The church shouldn't market itself to attract a diverse congregation. Our end goal is not diversity. Our end goal is the praise and worship of God while furthering the kingdom.


----------



## BertMulder (Oct 15, 2009)

While our church is made up, predominantly, of Dutch descent (with a handfull first generation), our church is by no means a 'Dutch' church in its outlook, even though our doctrinal standards are also of Dutch descent (3FofU). We have, or have had members of a variety of ethnic and church backgrounds, including RCC Scottish, Maylasian, Korean, Singaporean (Chinese), and even a Dutch Mexican (our pastor)


----------



## ericfromcowtown (Oct 15, 2009)

Tripel said:


> Having a mono-ethnic church is not sinful. Striving to have a mono-ethnic church is.



I like how you phrased that.

We should, of course, stress that we're talking about local congregations being a reflection of local realities, not about "the church." The church universal is becomming more diverse every day and we should praise God that when we're gathered around the throne we'll be surrounded by people from every tribe and tongue.


----------



## steadfast7 (Oct 15, 2009)

Tripel said:


> steadfast7 said:
> 
> 
> > I think it can be argued fairly easily from scripture that the ideal picture of the church is multi-ethnic, and we should strive for this.

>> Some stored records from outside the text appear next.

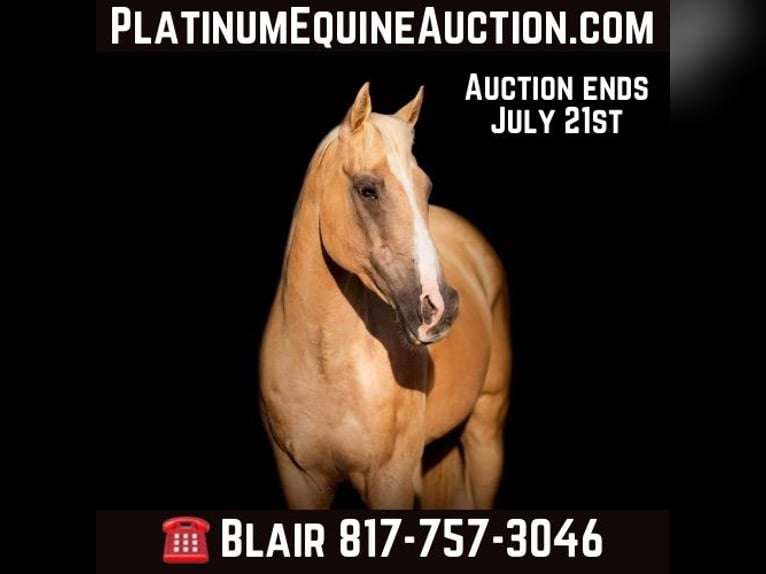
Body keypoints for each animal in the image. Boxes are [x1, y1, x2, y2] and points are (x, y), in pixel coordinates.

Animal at [259, 83, 511, 509]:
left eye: (426, 187)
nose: (440, 307)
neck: (324, 366)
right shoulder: (300, 482)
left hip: (485, 435)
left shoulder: (389, 480)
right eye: (367, 189)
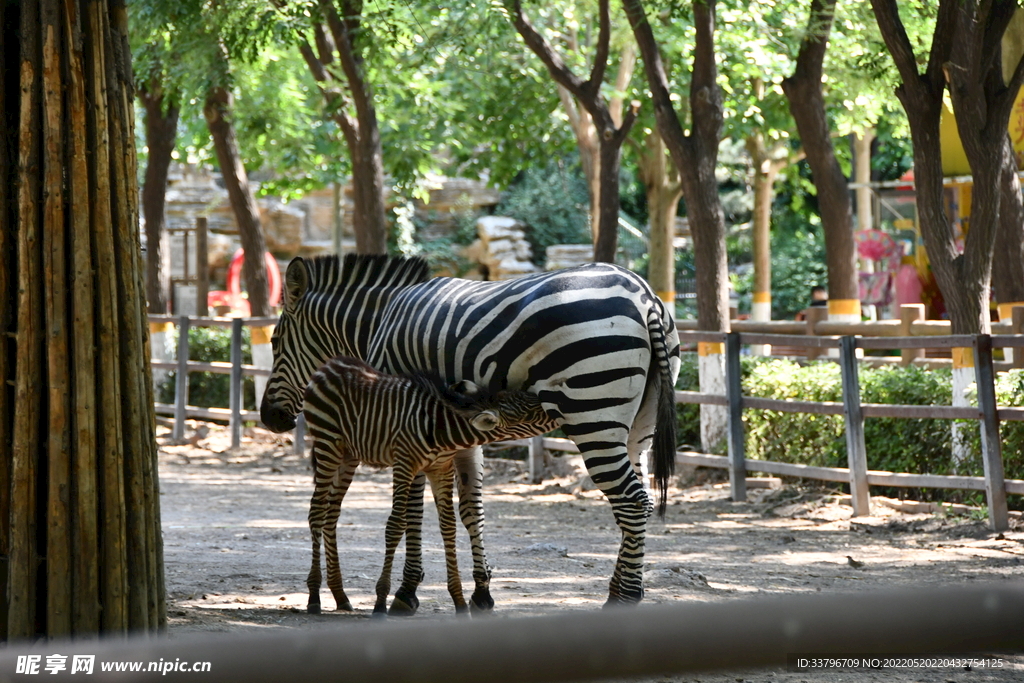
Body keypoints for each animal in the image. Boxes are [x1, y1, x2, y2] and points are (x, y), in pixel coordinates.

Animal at [303, 356, 557, 618]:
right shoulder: (404, 463)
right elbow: (396, 525)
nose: (559, 411)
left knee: (331, 513)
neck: (442, 430)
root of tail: (332, 363)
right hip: (327, 446)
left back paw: (340, 596)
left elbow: (449, 527)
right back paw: (314, 597)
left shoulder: (441, 469)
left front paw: (459, 601)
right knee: (317, 511)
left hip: (348, 455)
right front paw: (381, 602)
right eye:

But my question is whether this kind of segregation may actually be sinful?
> ...



A good point here. A church may open its doors to anyone and not turn anyone away who wants to attend, but if a congregation is 99.5% of a particular ethnicity, it is overwhelming and intimidating, albeit on a psychological level.

Missiologists use the Homogeneous Unit model to refer to churches that 'target' or cater to a single group of people with common ethnicity, caste, backgrounds. The quantitative data is clear: the church grows numerically. Thus, we can argue that for this reason, we can and should do church this way - afterall, the kingdom seems to be expanding by leaps and bounds. But, how different is this approach to that of Willowcreek's seeker-sensitive model, which most of us disdain so much? Theologically, it is severely lacking and in the long run, is it really a picture of the kingdom of God?

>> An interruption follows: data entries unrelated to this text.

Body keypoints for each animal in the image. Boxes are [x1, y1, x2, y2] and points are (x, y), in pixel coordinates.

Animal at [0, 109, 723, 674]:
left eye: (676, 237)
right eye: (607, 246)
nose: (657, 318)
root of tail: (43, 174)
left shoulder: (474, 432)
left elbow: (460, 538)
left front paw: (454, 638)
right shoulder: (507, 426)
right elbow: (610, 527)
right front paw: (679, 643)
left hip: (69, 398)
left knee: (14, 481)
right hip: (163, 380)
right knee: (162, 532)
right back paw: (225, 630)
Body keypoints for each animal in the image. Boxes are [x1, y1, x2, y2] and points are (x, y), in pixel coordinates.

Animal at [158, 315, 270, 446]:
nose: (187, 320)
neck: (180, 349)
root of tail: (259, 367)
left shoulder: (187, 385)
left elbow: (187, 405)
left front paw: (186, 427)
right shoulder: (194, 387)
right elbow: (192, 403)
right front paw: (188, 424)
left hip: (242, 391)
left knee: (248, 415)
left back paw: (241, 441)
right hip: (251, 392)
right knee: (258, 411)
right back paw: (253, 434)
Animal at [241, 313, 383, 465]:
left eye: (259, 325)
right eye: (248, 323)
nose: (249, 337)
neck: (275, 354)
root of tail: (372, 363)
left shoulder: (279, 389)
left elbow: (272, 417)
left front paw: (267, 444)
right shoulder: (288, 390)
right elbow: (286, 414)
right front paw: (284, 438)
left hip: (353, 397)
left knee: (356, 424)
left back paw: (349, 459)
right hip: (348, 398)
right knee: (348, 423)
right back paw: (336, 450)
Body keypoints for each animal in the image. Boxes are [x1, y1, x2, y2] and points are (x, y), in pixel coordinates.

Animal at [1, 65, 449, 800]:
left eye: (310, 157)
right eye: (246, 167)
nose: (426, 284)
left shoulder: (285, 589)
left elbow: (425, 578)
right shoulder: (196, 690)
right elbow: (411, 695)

I see in the church's attitude in Acts, even in the midst of language barriers, a striving to keep the Hebraic and Gentile Christians together at all cost, for the gospel seemed to be at stake. Paul was passionate about it and even rebuked Peter for slipping. Some theological reflection is probably needed though, I'm not sure if I'm reading the present culture back into Acts!

Segregation can be very innocent at first, simply a matter of worship style. But you'll see how stark the results are when the entire congregation is homogeneous.


----------



## CharlieJ (Oct 15, 2009)

*Evangelism Issue*



Tripel said:


> But what are we to do about it? Should we change our worship style so that it is more appealing to other ethnicities? Should we ask our congregation to change the way it dresses so that we look less like a white, middle-class, suburban church?

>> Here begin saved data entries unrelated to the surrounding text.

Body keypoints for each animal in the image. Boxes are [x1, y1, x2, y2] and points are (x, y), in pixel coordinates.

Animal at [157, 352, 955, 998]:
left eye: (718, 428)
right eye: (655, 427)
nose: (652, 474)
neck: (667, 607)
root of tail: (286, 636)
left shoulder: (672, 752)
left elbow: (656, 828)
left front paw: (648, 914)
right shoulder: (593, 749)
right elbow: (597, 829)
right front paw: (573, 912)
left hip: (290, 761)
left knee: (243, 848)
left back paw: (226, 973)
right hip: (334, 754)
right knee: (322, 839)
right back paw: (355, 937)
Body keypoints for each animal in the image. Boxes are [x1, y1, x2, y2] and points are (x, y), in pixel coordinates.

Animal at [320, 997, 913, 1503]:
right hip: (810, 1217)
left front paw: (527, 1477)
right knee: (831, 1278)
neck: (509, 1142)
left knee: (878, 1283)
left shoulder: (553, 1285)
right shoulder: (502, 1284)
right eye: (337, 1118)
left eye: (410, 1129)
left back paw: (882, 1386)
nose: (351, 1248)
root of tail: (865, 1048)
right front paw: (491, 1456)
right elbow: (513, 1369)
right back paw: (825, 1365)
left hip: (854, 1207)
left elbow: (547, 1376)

Quite simply, I think a lot of it is an evangelism issue. I grew up in a church (very not Reformed) where the whole church revolved around aggressive evangelism. I'm not saying that either their church philosophy or their methods of evangelism are commendable, but I noticed something. Once you weed out all the "pray a prayer" conversions and "yes I'll repeat after you if you'll just go away" people, there are some who stick. And no matter what their ethnicity, they're fiercely loyal to the church which brought them the gospel, at least for a few years. 

So in that church, even though all the pastors and deacons were middle-aged, middle-class white guys, there were blacks, hispanics, asians, islanders, etc. So I think if you really want non-whites to attend your church, you just need to witness to non-whites. Most won't listen to you, but the ones who do will stick around even if they're a minority.


----------